▶ Recorded data:
------------------------------------------------

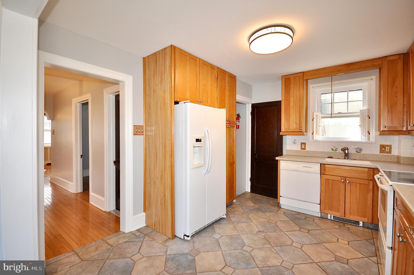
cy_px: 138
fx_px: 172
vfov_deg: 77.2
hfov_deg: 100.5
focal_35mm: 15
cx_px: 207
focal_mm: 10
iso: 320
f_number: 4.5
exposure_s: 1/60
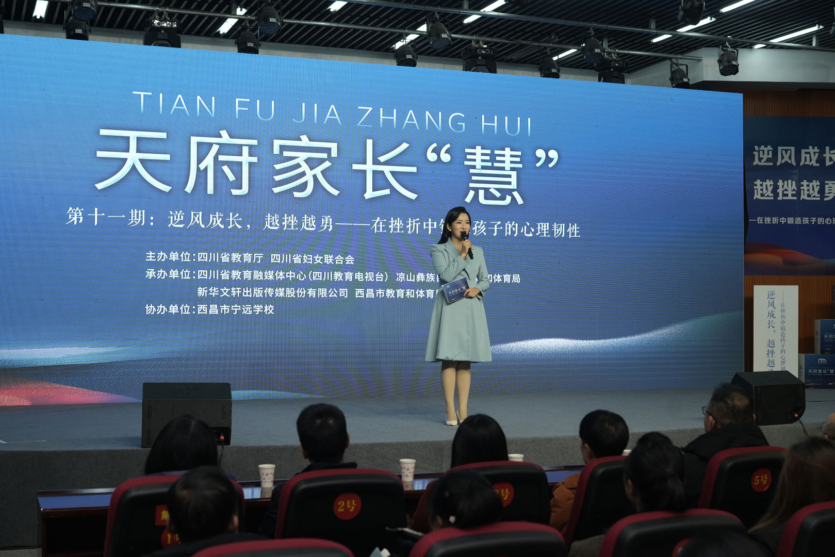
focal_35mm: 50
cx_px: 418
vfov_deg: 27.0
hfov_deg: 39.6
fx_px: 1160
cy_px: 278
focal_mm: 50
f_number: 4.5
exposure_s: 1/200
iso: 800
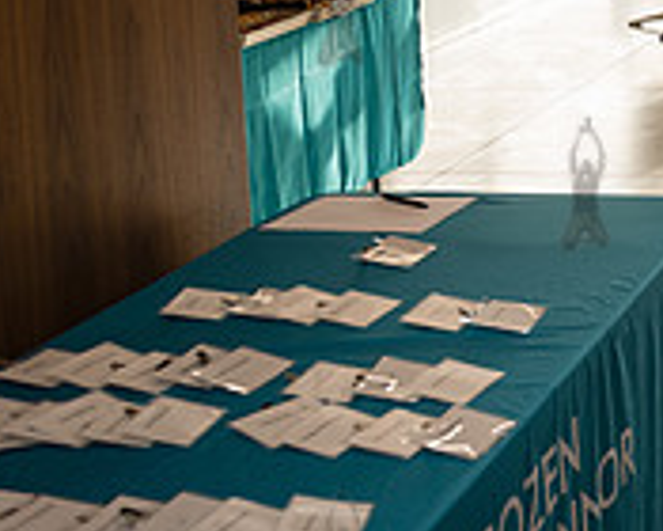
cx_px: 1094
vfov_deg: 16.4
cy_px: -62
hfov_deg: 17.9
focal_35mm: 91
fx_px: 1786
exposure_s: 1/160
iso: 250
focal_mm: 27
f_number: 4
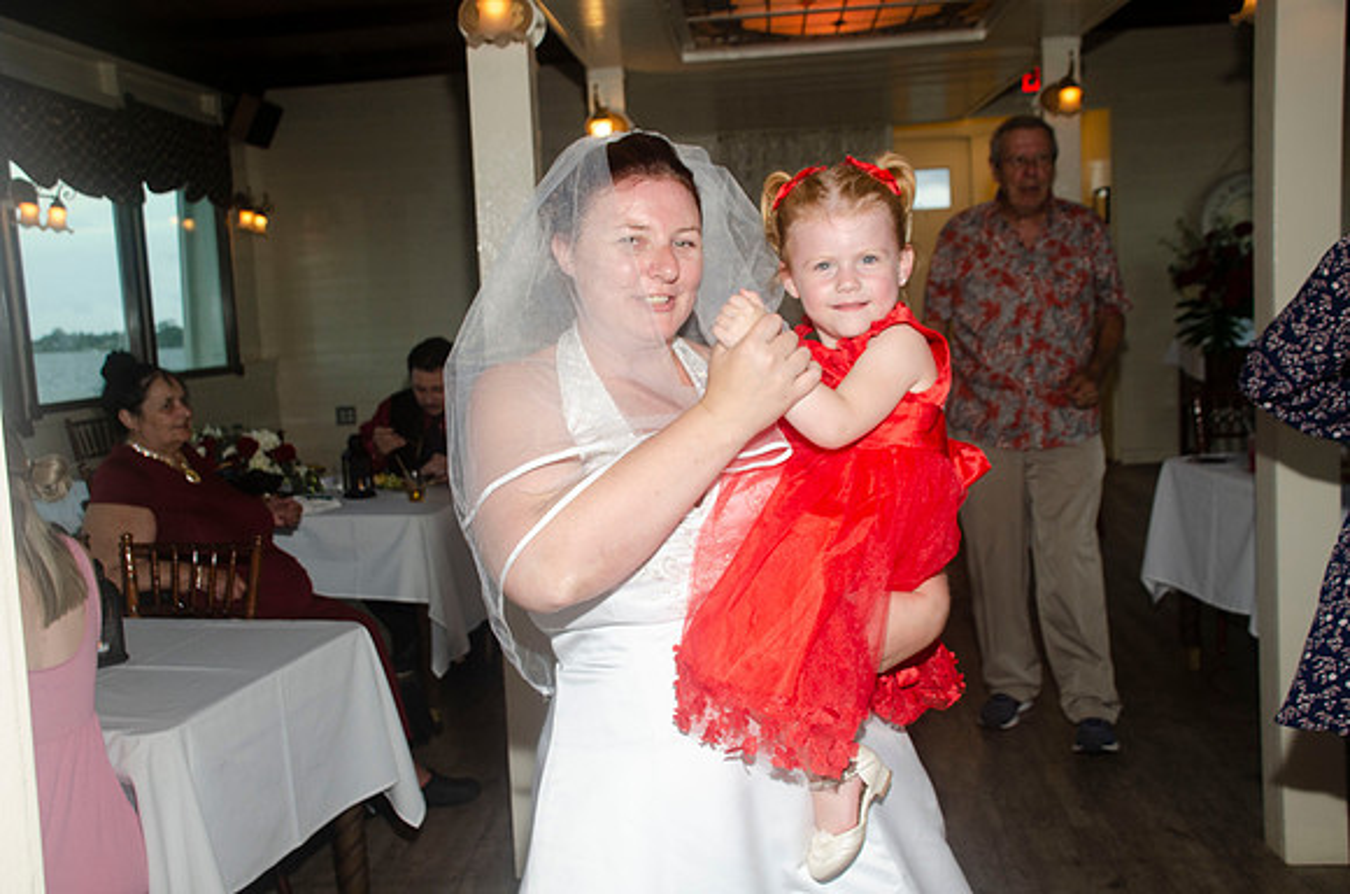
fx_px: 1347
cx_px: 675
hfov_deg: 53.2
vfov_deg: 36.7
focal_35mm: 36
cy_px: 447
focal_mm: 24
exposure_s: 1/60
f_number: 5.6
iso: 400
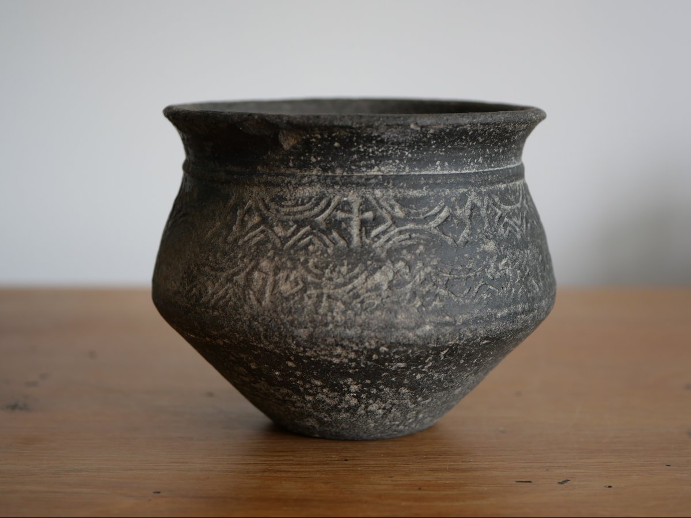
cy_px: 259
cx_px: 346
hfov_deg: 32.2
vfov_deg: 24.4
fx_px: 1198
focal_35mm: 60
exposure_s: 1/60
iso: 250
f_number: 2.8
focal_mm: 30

------------------------------------------------

▶ WHAT TO PRODUCE:
Each entry is to be transcribed verbatim, and any picture in it is to be skipped.

▶ TASK SOLUTION:
cy_px: 138
fx_px: 172
vfov_deg: 77.2
hfov_deg: 100.5
focal_35mm: 15
cx_px: 207
focal_mm: 10
iso: 320
f_number: 4.5
exposure_s: 1/60
focal_35mm: 50
cx_px: 418
vfov_deg: 27.0
hfov_deg: 39.6
fx_px: 1160
cy_px: 278
focal_mm: 50
f_number: 4.5
exposure_s: 1/200
iso: 800
cx_px: 1094
vfov_deg: 16.4
cy_px: -62
hfov_deg: 17.9
focal_35mm: 91
fx_px: 1786
exposure_s: 1/160
iso: 250
focal_mm: 27
f_number: 4
fx_px: 1347
cx_px: 675
hfov_deg: 53.2
vfov_deg: 36.7
focal_35mm: 36
cy_px: 447
focal_mm: 24
exposure_s: 1/60
f_number: 5.6
iso: 400
cy_px: 259
cx_px: 346
hfov_deg: 32.2
vfov_deg: 24.4
fx_px: 1198
focal_35mm: 60
exposure_s: 1/60
iso: 250
f_number: 2.8
focal_mm: 30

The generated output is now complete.